[Opening SUPPLIED RECORDS section]
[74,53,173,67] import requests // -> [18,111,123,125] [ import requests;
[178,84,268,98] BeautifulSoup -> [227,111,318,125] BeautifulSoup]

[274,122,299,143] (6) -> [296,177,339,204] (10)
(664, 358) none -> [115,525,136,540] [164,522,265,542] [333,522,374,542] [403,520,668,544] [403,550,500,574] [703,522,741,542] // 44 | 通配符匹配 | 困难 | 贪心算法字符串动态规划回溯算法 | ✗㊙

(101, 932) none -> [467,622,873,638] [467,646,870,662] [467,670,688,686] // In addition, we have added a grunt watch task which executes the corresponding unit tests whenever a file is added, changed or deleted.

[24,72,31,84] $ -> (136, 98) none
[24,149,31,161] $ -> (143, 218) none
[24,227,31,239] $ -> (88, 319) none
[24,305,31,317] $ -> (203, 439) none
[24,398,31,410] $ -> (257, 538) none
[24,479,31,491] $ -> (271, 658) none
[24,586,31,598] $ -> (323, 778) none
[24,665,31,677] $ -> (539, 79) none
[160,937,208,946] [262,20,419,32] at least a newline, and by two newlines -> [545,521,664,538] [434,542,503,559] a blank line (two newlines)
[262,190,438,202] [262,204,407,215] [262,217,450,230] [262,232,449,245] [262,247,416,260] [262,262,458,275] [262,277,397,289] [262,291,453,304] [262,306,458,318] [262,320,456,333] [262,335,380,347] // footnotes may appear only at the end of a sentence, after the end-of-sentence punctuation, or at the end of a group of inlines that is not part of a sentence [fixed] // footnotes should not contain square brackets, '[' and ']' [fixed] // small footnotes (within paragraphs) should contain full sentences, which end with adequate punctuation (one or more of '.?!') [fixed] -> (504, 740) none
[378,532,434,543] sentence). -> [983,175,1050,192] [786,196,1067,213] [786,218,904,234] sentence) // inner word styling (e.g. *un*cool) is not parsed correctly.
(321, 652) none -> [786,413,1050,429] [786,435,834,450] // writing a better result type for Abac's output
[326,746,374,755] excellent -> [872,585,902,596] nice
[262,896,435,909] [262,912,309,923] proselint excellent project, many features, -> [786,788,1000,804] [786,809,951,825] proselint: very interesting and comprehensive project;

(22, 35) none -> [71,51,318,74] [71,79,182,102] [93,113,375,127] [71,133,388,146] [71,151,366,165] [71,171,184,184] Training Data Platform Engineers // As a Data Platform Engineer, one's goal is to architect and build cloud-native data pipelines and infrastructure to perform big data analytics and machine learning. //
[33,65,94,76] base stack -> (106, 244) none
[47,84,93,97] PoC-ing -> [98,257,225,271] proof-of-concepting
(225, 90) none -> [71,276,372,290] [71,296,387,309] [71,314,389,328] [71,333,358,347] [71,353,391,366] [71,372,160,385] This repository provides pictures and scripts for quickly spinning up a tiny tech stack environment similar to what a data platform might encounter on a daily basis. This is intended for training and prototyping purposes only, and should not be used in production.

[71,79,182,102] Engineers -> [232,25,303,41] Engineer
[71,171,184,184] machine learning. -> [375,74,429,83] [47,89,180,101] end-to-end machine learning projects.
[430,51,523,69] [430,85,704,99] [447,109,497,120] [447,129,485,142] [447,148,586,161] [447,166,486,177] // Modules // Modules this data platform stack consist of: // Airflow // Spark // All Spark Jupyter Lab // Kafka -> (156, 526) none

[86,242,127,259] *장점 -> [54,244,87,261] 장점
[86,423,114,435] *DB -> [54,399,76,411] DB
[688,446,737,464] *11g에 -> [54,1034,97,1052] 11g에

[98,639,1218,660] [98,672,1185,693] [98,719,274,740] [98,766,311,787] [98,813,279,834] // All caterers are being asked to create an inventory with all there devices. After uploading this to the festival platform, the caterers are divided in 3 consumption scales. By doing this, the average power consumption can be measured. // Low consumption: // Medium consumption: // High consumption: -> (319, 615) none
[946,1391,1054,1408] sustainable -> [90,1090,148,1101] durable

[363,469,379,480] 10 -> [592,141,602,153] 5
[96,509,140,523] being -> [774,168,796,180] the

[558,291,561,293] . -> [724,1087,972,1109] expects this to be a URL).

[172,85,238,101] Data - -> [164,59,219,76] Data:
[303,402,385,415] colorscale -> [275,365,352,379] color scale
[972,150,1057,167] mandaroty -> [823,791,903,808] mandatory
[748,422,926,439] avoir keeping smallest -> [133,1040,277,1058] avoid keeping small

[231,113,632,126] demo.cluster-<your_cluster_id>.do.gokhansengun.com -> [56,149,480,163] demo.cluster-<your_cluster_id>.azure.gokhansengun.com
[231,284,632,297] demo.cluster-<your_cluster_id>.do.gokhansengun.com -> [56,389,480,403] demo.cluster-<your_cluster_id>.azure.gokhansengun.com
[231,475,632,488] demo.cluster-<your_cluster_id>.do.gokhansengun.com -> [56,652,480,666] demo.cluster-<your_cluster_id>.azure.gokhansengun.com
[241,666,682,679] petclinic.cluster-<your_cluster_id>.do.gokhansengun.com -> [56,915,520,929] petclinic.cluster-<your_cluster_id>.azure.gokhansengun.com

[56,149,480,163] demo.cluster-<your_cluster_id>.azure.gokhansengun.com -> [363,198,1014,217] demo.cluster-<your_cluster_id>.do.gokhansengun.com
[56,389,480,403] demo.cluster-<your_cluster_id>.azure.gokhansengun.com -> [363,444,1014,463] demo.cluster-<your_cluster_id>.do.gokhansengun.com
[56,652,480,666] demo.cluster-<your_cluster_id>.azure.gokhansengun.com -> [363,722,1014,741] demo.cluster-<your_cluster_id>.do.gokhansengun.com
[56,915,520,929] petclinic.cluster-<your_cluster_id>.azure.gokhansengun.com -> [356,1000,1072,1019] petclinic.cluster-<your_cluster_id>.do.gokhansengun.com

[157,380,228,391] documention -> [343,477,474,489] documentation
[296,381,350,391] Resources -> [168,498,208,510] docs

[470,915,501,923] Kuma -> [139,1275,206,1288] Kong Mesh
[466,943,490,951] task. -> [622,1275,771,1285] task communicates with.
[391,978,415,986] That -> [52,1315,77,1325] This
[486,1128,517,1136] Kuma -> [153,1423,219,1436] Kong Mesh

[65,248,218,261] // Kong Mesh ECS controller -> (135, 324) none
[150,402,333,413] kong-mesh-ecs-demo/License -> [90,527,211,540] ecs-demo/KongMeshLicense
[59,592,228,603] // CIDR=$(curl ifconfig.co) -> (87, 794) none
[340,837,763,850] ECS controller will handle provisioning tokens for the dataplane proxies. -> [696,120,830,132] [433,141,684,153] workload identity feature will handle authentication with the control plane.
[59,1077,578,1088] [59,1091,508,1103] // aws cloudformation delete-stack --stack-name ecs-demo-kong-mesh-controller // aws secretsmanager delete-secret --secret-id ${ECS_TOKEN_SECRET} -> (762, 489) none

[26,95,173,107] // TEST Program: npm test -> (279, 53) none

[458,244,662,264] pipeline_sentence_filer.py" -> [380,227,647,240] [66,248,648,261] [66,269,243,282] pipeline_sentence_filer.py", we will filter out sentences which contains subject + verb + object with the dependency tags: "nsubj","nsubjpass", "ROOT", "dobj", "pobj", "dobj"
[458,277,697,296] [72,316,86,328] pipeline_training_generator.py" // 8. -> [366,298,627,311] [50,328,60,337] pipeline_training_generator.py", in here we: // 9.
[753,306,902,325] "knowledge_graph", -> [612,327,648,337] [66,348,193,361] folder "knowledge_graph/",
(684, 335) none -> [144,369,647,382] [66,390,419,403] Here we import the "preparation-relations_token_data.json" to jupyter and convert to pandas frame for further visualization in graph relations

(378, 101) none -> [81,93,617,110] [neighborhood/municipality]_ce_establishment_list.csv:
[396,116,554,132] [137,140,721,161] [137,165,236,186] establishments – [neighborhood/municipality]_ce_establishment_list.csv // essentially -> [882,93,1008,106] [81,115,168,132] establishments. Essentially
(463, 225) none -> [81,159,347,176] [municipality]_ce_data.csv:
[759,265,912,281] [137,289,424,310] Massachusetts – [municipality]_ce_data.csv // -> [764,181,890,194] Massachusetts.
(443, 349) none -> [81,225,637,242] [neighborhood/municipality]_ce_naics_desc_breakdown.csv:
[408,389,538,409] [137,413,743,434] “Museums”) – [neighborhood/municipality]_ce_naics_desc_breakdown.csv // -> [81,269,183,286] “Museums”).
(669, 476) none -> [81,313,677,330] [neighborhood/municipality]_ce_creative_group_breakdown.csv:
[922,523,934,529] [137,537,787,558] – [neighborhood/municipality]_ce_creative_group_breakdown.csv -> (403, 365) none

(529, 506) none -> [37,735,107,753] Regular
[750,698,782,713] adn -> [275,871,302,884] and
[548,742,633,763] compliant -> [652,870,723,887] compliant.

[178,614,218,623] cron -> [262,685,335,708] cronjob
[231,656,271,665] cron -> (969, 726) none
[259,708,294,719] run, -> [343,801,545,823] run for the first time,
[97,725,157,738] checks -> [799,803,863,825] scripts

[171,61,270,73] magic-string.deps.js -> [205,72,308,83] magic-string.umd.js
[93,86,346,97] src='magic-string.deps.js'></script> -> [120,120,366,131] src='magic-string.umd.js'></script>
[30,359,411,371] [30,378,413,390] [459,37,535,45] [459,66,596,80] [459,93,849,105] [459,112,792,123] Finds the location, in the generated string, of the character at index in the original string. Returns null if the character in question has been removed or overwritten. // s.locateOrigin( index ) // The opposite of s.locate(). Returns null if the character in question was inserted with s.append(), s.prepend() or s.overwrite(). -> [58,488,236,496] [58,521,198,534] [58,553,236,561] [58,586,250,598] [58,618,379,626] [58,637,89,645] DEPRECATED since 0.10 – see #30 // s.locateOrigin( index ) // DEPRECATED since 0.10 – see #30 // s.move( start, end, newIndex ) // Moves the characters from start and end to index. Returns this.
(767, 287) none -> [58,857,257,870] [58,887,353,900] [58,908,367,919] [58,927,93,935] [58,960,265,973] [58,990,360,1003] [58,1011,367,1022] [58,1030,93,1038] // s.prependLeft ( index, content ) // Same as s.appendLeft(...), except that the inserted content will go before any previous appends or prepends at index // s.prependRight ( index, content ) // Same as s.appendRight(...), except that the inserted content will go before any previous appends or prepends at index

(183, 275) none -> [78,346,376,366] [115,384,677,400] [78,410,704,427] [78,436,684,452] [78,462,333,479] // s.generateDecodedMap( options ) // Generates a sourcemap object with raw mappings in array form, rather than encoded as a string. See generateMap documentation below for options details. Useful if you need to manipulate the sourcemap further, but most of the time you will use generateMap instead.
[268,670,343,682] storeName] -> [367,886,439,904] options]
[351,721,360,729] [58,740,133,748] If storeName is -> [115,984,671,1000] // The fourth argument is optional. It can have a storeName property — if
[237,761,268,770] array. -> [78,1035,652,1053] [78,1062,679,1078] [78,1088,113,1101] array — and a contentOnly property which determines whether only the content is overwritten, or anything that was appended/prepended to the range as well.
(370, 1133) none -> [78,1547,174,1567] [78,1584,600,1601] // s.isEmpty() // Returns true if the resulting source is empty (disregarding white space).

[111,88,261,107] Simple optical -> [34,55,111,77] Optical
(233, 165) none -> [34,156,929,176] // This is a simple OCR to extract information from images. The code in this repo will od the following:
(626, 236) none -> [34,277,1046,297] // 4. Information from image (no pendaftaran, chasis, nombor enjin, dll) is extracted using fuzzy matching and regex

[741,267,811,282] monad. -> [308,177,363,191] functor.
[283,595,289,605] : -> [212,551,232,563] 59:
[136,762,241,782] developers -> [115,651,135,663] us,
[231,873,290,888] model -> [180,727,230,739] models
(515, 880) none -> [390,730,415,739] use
[Closing SUPPLIED RECORDS section]
* **EXERCISE INSTRUCTIONS**
Collect the lines of the records that include the string "excellent".

* **RESULT OF THE TASK**
[326,746,374,755] excellent -> [872,585,902,596] nice
[262,896,435,909] [262,912,309,923] proselint excellent project, many features, -> [786,788,1000,804] [786,809,951,825] proselint: very interesting and comprehensive project;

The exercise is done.